## TASKS AND EXERCISES
1) Reproduce the passage of the podcast transcript below, word for word, starting with "Oh, awesome, thank" and going on through "Yeah, what does he do?".
2) Carry on the podcast transcript that appears below from the point where it stops.

## EXCERPTED TEXT
________
But he should be known for buying that Wu-Tang album. Yes, and now he's known for, I think, being in jail.

00:20:48

JPC

Hey, if he's not. Sure seems like the kind of place a person like that should be.

Adal

He got his scheme up in his seat.

Erin

I was just picturing everybody on either side of those two guys being like, we've been up here six minutes and they're already talking about putting soup at each other's mouths and then putting hands inside that soup.

JPC

Putting hands inside that soup.

Erin

What does a bartender make to make women feel young?

Adal

Tips. This one is, I think, pretty good.

Erin

What?

Adal

Tips. Oh, I thought you said tits, and I was like, sure.

Erin

Nothing makes a woman feel younger than calling her breasts tits.

Adal

Excuse me, here's your dry martini, and I made you these tits.

Erin

Oh, awesome, thank you.

Adal

Three tits. I was working in the ball late one night. We all know bartenders work for tits, okay? So be kind to your bartender. What does a bartender make to make a woman feel young again? Is that what it was?

00:21:50

Erin

Yeah, what does he do?

Adal

What does he do?

JPC

And this could be, and this is a spice, right? The answer is a spice?

Erin

Yeah. So it's like less of making a drink and more like before you make a drink.

Adal

Oh, Regano? Regano?

JPC

To make a woman feel young. Let's see. Something about time. He splits time.

Adal

He gives her a rose, marries her all the time.

Erin

Oh, this is all great guesses.

Adal

And that's Sage Advice. He gives her Sage Advice.

Erin

That's really beautiful, not good enough to be true.

Adal

Oh, he invites her to his place, and then when she knocks he goes, cumin. Does he kind of like pepper up?
________
## MATERIAL SUPPLIED
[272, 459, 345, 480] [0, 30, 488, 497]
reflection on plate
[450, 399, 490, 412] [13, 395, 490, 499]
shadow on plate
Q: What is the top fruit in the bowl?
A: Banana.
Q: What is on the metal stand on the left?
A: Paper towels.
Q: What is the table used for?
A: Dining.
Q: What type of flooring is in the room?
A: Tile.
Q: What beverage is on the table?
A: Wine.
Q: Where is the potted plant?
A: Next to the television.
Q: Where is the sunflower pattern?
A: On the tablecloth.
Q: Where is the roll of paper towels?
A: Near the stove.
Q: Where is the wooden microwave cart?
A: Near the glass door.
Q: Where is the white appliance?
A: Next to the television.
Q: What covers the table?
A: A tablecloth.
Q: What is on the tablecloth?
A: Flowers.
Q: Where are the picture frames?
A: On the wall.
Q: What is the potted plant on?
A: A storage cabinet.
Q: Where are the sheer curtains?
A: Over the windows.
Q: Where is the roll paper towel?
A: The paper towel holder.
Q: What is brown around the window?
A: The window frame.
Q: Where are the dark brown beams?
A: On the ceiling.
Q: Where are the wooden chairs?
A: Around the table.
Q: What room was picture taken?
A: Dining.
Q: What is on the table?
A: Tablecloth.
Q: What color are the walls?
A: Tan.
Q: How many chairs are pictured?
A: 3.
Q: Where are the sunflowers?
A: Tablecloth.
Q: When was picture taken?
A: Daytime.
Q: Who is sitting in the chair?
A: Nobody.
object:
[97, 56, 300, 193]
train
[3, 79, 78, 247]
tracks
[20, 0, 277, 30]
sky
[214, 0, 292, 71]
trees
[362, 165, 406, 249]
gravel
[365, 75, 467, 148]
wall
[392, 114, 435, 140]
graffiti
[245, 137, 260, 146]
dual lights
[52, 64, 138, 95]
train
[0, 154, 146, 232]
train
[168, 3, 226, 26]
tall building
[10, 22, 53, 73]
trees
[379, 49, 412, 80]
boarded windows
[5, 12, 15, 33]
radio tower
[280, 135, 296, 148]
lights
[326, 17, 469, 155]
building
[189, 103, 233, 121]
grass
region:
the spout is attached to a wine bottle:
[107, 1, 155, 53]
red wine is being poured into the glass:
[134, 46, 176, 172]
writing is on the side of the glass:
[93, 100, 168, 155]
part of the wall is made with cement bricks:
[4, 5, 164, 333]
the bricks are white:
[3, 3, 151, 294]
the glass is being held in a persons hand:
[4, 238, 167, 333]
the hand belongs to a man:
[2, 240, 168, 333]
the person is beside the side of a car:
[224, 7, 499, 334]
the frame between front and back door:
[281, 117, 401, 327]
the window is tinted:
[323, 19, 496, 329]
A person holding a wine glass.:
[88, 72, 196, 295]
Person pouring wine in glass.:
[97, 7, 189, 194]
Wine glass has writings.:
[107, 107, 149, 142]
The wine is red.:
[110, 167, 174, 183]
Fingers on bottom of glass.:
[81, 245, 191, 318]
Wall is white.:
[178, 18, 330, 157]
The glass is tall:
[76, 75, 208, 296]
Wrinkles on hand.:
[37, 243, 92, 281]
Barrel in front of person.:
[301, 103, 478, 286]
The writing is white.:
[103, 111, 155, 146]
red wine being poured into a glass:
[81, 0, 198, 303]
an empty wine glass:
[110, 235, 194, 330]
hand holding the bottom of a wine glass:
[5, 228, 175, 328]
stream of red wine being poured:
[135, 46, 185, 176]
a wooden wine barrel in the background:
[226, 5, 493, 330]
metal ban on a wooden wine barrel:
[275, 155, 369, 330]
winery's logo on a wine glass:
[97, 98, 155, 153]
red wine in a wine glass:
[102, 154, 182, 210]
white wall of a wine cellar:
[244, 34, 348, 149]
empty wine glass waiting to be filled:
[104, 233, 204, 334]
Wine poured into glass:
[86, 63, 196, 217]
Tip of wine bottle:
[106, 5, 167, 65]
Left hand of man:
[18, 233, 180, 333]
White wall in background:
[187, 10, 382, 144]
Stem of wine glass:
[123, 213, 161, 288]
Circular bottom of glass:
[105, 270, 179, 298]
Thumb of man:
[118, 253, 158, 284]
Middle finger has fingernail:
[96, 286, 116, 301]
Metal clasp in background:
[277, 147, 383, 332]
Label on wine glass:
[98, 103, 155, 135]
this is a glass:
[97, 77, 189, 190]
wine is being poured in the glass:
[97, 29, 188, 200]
________
## RESPONSE LIST
1)
Oh, awesome, thank you.

Adal

Three tits. I was working in the ball late one night. We all know bartenders work for tits, okay? So be kind to your bartender. What does a bartender make to make a woman feel young again? Is that what it was?

00:21:50

Erin

Yeah, what does he do?

2)
Erin

You guys are burning through all the spices, and that's pretty cool. That's pretty good. No, these are actually really excellent guesses. A woman when she's like in a later stage of life could enter into this kind of... Here we go, another segment where Erin explains women to us.

00:22:53

Adal

Oh, he menopause's. I'm writing this down.

Erin

Okay, yeah, write this down.

Adal

He hits a menopause.

Erin

Okay, so what's a thing that happens, like, she can maybe have a different title now.

Adal

Oh, Duke.

Erin

No, well that's amazing. I can't wait until I'm old enough to be a Duke. God, that's one of the actual glorious parts of aging is one day I'll be a Duke.

Adal

There's no good roles in Hollywood for Dukes. Does he look at her and say, Dame!

Erin

No. It's a title that like... A king would give. No, someone that you're related to calls you.

JPC

Oh, widower.

Adal

No. Miss. Aunt. Or Mrs. No. Aunt Cinnamants. Someone who's related to you would call you? Grandmom. Mom. Mother.

Erin

Yeah, mom. So... Cardamom.

Adal

Cardamom.

???

Yay! Oh, can I see your ID?

Adal

He cards a mom. This, Erin, that's maybe my favorite riddle we've ever had. It's really good, isn't it? No, it's very good.

Erin

These are like amazing. I would like to see a seed. Oh, okay. Adal, you are a bartender, and JPC and I are moms who are out on the town having just a fun little ladies' night.

00:24:07

Adal

Mm-hmm. Go ahead. Great. Hi, ladies. Welcome to... Oh, did you hear that? Ladies. Oh, I'm sorry, is that the note?

Erin

No, you're perfect. We're just, we're out in the town. This is our first time out since having baby number two for me, baby number three for her.

Adal

Her baby number two is my baby number three.

Erin

Yeah.

Adal

Okay. Well, welcome to The Loaded Gun. Can I see your IDs, please? Here is my ID. Oh, I'm sorry. These are your driver's license. Can I see your NRA memberships?

JPC

What is this? This is a bar, correct?

Erin

You know what?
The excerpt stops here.